= Alessandro Curmi =

Maltese composer

Alessandro Curmi (17 October 1801 – April 1857) was a Maltese composer and pianist. Born in Valletta, he studied privately with Pietro Paolo Bugeja and then under Niccolò Antonio Zingarelli and Giacomo Tritto at the San Pietro a Maiella Conservatory in Naples from 1821 to 1827. He later became a member of Bologna's Accademia Filarmonica.

As a composer Curmi was primarily focused on writing operas. His first opera, Gustavo d'Orxa, was received enthusiastically at the Teatro Nuovo in Naples in 1827. His greatest success, Elodia di Herstall, came at the Teatro di San Carlo in 1842. According to Curmi's personal friend and fellow composer Paolino Vassallo, Curmi was invited to London to compose three operas for the Royal Opera, London while on a brief visit to Paris (where he wrote the cantata Sancte Paule) in 1843. The three operas, La rosièr, La reine des fées, and Lodoïska were all performed there in 1844.

Curmi returned to Paris in the winter of 1845 with the intent of composing a grand opera.
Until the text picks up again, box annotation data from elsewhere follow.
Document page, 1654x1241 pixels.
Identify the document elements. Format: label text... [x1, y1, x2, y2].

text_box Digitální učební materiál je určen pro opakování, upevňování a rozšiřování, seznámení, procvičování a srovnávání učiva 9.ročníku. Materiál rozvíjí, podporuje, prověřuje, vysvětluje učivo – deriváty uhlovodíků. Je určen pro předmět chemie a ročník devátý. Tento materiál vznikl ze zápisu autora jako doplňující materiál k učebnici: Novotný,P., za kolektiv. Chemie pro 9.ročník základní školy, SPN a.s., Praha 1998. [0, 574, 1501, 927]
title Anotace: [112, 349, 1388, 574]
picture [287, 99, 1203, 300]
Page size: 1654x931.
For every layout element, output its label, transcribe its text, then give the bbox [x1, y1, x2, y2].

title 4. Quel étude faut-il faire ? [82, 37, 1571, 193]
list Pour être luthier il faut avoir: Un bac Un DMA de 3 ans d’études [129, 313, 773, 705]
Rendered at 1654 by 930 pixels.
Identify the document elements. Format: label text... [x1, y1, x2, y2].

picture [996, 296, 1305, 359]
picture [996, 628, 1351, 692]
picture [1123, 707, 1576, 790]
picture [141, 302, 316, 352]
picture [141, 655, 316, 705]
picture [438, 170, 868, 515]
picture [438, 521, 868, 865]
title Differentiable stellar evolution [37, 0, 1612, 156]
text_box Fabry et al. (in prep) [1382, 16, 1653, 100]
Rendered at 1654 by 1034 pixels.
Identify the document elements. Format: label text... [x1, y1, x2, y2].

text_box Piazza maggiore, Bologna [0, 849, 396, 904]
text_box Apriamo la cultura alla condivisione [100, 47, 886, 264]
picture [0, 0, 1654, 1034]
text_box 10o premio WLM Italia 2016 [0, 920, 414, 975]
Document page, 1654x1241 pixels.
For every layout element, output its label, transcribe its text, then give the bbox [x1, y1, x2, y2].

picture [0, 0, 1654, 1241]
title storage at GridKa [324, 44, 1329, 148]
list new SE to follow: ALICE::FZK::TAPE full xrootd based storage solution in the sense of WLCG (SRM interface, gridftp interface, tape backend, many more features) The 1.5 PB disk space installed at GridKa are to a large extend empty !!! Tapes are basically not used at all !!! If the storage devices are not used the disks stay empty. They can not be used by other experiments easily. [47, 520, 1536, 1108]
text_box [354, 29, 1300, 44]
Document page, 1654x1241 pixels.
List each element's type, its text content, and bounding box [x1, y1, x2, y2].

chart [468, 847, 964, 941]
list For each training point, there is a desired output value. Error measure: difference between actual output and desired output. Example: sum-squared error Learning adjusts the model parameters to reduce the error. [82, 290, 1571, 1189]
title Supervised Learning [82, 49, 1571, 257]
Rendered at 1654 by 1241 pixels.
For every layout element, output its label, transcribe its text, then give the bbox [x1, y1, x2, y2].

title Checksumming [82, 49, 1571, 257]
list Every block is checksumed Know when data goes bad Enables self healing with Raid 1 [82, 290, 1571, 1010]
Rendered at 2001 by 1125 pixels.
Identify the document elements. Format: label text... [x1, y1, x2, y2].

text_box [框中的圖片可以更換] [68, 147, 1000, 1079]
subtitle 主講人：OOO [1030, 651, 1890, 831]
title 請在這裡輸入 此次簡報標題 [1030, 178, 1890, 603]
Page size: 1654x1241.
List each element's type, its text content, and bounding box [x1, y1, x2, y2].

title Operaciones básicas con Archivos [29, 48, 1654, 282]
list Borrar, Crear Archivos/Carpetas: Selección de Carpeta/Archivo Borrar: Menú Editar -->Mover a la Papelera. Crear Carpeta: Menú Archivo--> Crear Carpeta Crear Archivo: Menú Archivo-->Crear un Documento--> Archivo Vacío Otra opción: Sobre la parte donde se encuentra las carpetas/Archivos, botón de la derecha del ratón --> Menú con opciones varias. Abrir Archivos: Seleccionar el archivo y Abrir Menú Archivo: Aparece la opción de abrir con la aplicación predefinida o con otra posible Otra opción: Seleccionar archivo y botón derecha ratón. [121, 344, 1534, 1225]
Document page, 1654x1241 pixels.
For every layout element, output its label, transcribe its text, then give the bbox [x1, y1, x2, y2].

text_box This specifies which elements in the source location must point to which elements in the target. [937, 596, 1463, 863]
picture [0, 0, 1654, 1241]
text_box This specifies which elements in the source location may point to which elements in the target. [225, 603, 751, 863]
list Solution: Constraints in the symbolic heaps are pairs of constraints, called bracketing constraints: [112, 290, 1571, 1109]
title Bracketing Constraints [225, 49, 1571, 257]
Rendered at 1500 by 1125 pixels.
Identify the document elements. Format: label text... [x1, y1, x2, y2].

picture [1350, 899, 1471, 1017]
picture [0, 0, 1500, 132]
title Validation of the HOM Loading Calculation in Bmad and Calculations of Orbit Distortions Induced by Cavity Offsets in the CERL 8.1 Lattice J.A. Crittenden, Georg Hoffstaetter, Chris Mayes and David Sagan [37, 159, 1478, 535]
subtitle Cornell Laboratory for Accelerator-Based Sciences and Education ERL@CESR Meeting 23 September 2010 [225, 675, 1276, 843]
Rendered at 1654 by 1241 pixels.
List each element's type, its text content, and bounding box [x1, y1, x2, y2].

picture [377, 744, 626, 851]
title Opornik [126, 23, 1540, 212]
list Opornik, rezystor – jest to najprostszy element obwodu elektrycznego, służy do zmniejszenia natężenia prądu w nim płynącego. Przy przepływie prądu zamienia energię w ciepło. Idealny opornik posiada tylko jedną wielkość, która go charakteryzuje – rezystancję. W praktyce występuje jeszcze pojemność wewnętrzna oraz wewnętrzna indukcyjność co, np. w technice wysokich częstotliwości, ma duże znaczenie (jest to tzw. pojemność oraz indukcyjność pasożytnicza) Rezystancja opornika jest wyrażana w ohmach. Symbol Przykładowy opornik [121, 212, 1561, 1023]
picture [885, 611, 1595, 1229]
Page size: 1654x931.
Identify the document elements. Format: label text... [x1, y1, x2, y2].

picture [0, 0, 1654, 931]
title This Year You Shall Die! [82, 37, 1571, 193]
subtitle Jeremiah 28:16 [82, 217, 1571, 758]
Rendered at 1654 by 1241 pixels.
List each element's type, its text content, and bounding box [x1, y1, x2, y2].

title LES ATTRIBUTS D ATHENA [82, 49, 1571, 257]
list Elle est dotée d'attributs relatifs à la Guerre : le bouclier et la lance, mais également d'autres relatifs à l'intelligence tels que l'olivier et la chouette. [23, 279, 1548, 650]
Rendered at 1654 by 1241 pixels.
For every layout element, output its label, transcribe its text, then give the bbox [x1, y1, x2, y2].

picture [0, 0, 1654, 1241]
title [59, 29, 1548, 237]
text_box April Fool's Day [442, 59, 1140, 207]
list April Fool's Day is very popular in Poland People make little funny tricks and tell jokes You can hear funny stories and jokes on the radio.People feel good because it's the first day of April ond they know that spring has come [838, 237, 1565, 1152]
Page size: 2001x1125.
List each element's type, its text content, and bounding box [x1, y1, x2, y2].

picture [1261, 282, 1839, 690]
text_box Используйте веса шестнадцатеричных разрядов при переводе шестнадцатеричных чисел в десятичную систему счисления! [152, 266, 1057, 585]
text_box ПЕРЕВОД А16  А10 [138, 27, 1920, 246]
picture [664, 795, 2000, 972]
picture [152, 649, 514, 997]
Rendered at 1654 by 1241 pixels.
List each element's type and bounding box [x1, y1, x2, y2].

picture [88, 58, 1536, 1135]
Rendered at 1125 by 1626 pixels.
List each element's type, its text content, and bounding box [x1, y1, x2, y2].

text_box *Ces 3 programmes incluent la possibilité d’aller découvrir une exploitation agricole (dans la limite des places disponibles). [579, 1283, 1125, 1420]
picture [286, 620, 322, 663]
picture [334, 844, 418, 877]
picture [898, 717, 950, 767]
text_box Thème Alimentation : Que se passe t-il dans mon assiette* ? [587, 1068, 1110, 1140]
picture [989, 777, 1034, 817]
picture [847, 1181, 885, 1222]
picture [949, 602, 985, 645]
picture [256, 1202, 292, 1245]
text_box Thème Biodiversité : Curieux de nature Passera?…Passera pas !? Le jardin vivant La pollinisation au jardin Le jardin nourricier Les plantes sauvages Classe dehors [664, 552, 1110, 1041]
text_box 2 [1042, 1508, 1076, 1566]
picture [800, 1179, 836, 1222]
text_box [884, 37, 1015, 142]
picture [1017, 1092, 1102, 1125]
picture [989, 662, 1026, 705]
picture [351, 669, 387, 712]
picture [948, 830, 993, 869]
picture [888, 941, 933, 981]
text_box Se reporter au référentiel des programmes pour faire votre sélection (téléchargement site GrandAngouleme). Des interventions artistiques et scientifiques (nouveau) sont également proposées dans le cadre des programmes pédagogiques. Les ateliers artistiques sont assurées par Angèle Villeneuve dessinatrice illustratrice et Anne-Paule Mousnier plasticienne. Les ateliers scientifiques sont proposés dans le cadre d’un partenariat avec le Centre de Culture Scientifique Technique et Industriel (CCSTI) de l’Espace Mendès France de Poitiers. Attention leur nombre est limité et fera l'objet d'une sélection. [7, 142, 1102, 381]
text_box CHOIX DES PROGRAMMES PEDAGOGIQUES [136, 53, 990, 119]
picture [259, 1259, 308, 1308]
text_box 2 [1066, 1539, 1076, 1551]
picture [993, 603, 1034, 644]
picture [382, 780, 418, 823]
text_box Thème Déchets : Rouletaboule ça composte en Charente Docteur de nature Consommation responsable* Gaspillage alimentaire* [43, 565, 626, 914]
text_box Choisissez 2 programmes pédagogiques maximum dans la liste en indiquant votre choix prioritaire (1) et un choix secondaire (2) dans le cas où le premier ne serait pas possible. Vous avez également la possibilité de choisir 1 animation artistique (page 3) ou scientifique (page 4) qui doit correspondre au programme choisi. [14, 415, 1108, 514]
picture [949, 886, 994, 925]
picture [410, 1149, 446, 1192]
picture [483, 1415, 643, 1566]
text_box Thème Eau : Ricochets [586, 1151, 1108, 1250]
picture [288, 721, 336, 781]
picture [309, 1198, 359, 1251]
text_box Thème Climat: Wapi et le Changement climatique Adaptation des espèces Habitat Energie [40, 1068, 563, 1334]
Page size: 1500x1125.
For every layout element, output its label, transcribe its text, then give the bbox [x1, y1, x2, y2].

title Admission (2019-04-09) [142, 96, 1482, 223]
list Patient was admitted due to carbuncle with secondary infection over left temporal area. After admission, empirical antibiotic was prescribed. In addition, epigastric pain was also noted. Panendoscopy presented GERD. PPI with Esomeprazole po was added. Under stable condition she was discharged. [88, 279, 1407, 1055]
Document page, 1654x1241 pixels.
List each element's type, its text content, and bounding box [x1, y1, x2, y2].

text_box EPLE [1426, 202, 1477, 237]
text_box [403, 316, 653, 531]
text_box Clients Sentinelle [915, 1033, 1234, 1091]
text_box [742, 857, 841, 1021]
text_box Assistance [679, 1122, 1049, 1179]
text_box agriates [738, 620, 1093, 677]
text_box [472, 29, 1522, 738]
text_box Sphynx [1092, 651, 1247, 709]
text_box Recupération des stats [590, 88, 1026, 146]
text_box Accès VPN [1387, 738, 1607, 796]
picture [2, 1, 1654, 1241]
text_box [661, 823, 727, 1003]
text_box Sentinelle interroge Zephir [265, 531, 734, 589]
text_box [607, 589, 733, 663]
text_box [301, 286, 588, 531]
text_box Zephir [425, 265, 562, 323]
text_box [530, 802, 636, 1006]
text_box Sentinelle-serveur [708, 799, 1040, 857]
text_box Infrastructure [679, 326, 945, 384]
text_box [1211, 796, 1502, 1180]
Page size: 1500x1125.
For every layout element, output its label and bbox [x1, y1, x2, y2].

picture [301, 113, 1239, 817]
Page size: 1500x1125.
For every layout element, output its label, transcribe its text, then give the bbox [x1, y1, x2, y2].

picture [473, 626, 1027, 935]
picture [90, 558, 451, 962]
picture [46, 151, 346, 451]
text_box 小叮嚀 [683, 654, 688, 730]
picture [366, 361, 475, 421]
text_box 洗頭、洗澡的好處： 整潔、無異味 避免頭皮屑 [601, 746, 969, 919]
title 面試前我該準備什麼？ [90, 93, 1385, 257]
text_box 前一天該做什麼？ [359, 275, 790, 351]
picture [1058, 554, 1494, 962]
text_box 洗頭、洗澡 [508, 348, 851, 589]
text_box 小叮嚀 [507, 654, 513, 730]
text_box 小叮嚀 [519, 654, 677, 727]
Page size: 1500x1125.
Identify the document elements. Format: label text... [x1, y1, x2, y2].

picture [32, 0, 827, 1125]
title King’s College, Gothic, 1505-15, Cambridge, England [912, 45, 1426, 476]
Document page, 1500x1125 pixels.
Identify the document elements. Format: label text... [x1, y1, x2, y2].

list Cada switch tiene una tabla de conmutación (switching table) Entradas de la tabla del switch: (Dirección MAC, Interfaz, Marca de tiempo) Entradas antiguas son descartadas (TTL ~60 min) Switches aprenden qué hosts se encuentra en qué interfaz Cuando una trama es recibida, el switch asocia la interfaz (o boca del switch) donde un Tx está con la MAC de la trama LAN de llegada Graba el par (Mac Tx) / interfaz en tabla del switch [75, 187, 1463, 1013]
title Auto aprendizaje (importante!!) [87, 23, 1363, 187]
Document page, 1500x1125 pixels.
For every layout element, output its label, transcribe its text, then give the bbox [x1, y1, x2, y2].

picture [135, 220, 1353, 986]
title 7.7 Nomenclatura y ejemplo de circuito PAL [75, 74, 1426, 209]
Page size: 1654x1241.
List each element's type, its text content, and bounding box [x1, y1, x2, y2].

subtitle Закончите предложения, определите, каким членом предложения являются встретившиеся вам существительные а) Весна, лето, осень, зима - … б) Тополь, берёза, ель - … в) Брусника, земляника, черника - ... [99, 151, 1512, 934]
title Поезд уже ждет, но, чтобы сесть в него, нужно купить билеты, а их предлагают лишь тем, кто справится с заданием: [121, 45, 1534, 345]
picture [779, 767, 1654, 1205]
However, these plans never came to fruition because of the political situation in France. Instead Curmi composed the orchestral fantasia in six sections, La rivoluzione, which was also heard in Malta in 1853. He died in Naples in 1857.

==Sources==
- Joseph Vella Bondin. "Curmi [Curmy], Alessandro", Grove Dictionary of Music and Musicians.